## EXERCISE DETAILS
Select and copy out every line in the records containing "рабочих".

☆ ☆ ☆ ☆ ☆

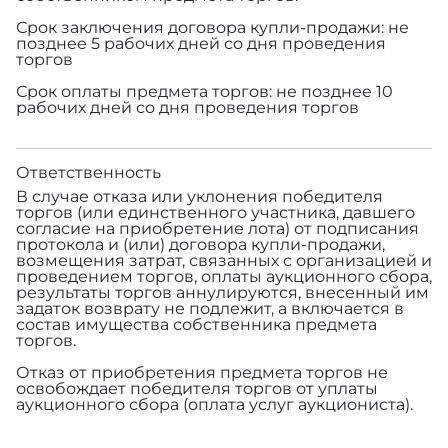
Срок заключения договора купли-продажи: не
позднее 5 рабочих дней со дня проведения
торгов
Срок оплаты предмета торгов: не позднее 10
рабочих дней со дня проведения торгов
Ответственность
В случае отказа или уклонения победителя
торгов (или единственного участника, давшего
согласие на приобретение лота) от подписания
протокола и (или) договора купли-продажи,
возмещения затрат, связанных с организацией и
проведением торгов, оплаты аукционного сбора,
результаты торгов аннулируются, внесенный им
задаток возврату не подлежит, а включается в
состав имущества собственника предмета
торгов.
Отказ от приобретения предмета торгов не
освобождает победителя торгов от уплаты
аукционного сбора (оплата услуг аукциониста).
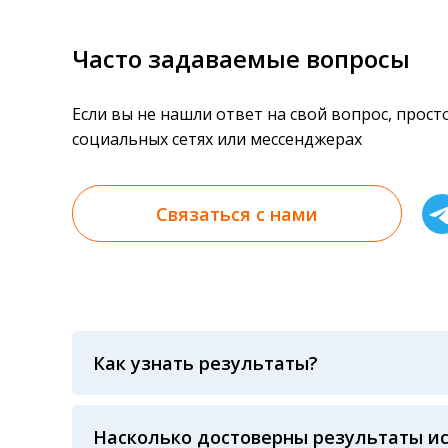
Часто задаваемые вопросы
Если вы не нашли ответ на свой вопрос, прос
социальных сетях или мессенджерах
Связаться с нами
Как узнать результаты?
Результаты вы можете получить тремя спосо
«получить результат» по кодовому слову, у
анализов при предъявлении паспорта или ч
Насколько достоверны результаты и
Гарантия качества лабораторных тестов о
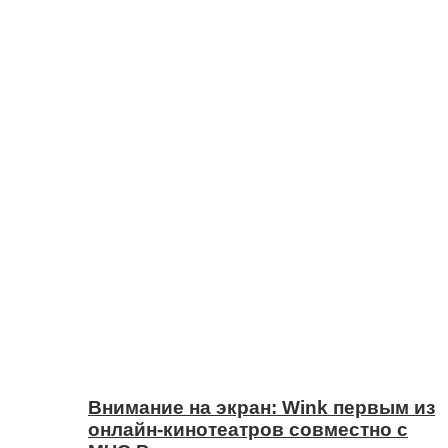
Внимание на экран: Wink первым из
онлайн-кинотеатров совместно с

☆ ☆ ☆ ☆ ☆

## OUTPUT
позднее 5 рабочих дней со дня проведения
рабочих дней со дня проведения торгов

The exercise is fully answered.